2. Perform the following source-to-target mapping for the Get transcription job action:
  - Map the source Transcription Job Id to the target Transcription Job Id.
3. Perform the following source-to-target mapping for the List transcription jobs action:
  - Map the source Compartment Id to the target Compartment Id.
  You can optionally configure target elements such as Lifecycle State, Display Name, Id, Limit, Page, Sort Order, and Sort By.
4. Perform the following source-to-target mappings for the Update transcription job action:
  - Map the source Transcription Job Id to the target Transcription Job Id.
  - Map the source Display Name to the target Display Name.
  - Map the source Description to the target Description.
5. Perform the following source-to-target mapping for the Delete transcription job action:
  - Map the source Transcription Job Id to the target Transcription Job Id.
6. Perform the following source-to-target mappings for the Synthesize Speech action:
  - Map the source Is Punctuation Enabled to the target Is Punctuation Enabled.
  - Map the source Config Type to the target Config Type.
  - Map the source Compartment Id to the target Compartment Id.
  - Map the source Model Name to the target Model Name.
  - Map the source Voice Id to the target Voice Id.
  - Map the source Model Family to the target Model Family.
  - Map the source Output Format to the target Output Format.
  - Map the source Sample Rate In Hz to the target Sample Rate In Hz.
  - Map the source Speech Mark Types to the target Speech Mark Types.
  - Map the source Text Type to the target Text Type.
  - Map the source Is Stream Enabled to the target Is Stream Enabled.

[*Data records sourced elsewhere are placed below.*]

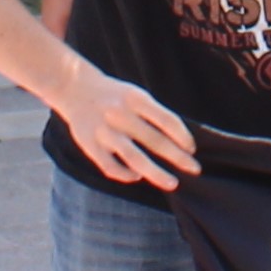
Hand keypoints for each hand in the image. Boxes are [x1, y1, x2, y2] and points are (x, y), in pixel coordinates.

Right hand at [48, 66, 194, 186]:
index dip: (183, 137)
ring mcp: (104, 131)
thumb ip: (155, 115)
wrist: (74, 88)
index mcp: (135, 99)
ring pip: (134, 158)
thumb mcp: (136, 96)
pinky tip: (138, 176)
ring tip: (173, 183)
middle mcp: (120, 115)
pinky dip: (126, 175)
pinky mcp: (89, 145)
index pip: (167, 120)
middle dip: (178, 157)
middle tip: (195, 169)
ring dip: (156, 173)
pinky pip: (111, 167)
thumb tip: (181, 142)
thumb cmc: (115, 96)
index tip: (192, 149)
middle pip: (155, 140)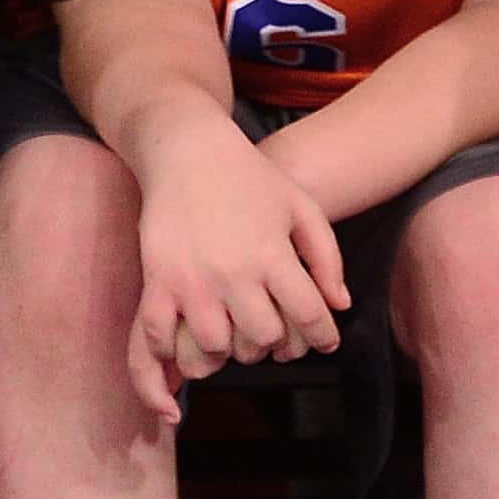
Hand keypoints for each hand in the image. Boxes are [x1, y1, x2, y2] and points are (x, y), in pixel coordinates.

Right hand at [123, 109, 349, 422]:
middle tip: (271, 332)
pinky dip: (170, 351)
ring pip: (214, 347)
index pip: (309, 317)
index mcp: (272, 255)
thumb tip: (340, 305)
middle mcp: (233, 273)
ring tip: (231, 333)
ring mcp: (192, 279)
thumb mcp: (300, 206)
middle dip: (273, 342)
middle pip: (262, 339)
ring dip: (226, 348)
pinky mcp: (157, 279)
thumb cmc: (248, 176)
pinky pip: (159, 336)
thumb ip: (327, 257)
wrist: (187, 148)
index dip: (324, 337)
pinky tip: (184, 342)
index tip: (324, 341)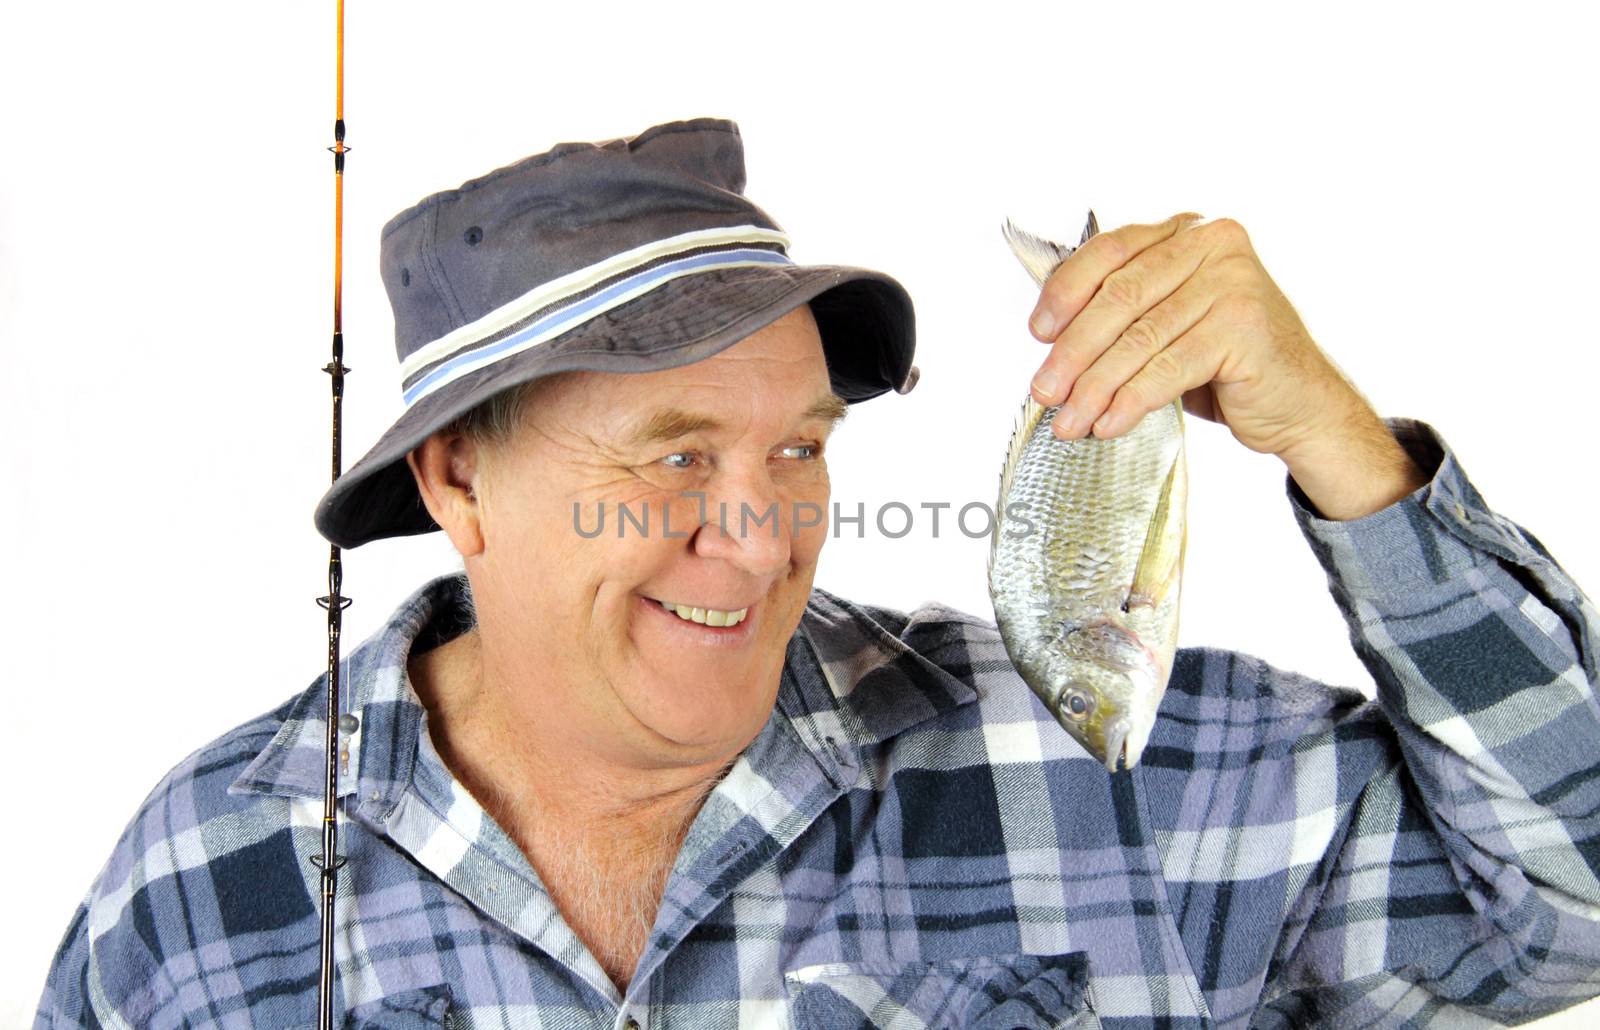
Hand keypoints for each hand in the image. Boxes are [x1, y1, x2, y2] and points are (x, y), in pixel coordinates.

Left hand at [1025, 212, 1426, 518]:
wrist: (1299, 401)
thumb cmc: (1225, 362)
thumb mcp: (1168, 322)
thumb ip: (1124, 312)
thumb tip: (1048, 340)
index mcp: (1187, 232)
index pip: (1110, 251)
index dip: (1066, 292)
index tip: (1039, 334)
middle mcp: (1213, 245)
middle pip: (1119, 297)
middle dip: (1073, 352)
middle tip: (1045, 392)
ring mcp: (1234, 282)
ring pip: (1139, 338)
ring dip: (1094, 387)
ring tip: (1069, 421)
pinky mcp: (1243, 326)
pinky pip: (1167, 368)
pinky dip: (1130, 401)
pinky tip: (1108, 424)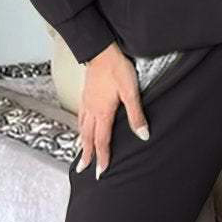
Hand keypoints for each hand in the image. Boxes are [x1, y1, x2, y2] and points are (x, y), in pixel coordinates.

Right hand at [74, 42, 149, 178]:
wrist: (101, 50)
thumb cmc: (117, 68)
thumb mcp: (131, 92)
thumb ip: (136, 115)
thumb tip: (143, 135)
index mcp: (102, 112)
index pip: (102, 141)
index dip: (103, 157)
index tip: (101, 172)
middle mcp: (91, 110)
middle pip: (88, 138)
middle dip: (87, 155)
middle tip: (83, 169)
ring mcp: (86, 102)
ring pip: (81, 128)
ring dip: (82, 143)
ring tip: (80, 153)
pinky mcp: (85, 95)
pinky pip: (80, 117)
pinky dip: (79, 128)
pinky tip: (80, 127)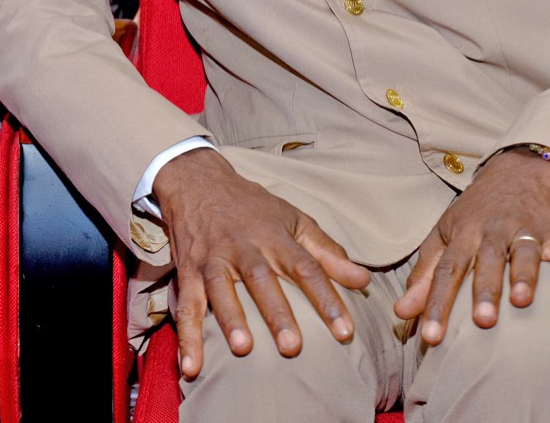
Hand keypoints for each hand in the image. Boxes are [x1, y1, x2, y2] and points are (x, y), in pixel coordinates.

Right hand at [153, 148, 370, 377]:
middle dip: (276, 313)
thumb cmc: (252, 207)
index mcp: (274, 236)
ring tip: (243, 349)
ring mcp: (212, 259)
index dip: (326, 298)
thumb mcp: (293, 219)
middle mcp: (243, 247)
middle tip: (292, 347)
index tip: (345, 331)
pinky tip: (191, 366)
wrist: (198, 183)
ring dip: (230, 319)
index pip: (306, 267)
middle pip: (261, 279)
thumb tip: (363, 280)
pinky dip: (188, 337)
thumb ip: (327, 251)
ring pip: (220, 289)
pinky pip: (186, 305)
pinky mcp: (187, 271)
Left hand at [393, 148, 549, 345]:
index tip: (430, 336)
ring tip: (521, 301)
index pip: (447, 270)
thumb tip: (401, 312)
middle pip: (486, 261)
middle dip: (484, 291)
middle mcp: (493, 231)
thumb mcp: (444, 236)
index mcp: (463, 234)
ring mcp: (526, 230)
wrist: (517, 173)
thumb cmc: (474, 215)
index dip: (436, 303)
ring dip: (524, 276)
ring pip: (524, 253)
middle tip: (481, 322)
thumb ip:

  - Map the source Text to the target Text.
Exit the mapper.
The speech action is now configured.
Here's what happens when you activate and run the integration based on the action you selected in Step 3:
- Create transcription job: Converts the speech you provided to text and the text output is stored in the output bucket you selected.
- Get transcription job: Retrieves the transcription job with the specified ID.
- List transcription jobs: Returns a list of transcription jobs available in the specified compartment.
- Update transcription job: Updates the specified transcription job with the new details you provided.
- Delete transcription job: Deletes the specified transcription job (but it will not delete the output transcription file that is stored in the output location bucket in the object store).
- Synthesize Speech: Converts the text you provided to speech. You can download the output file from the response.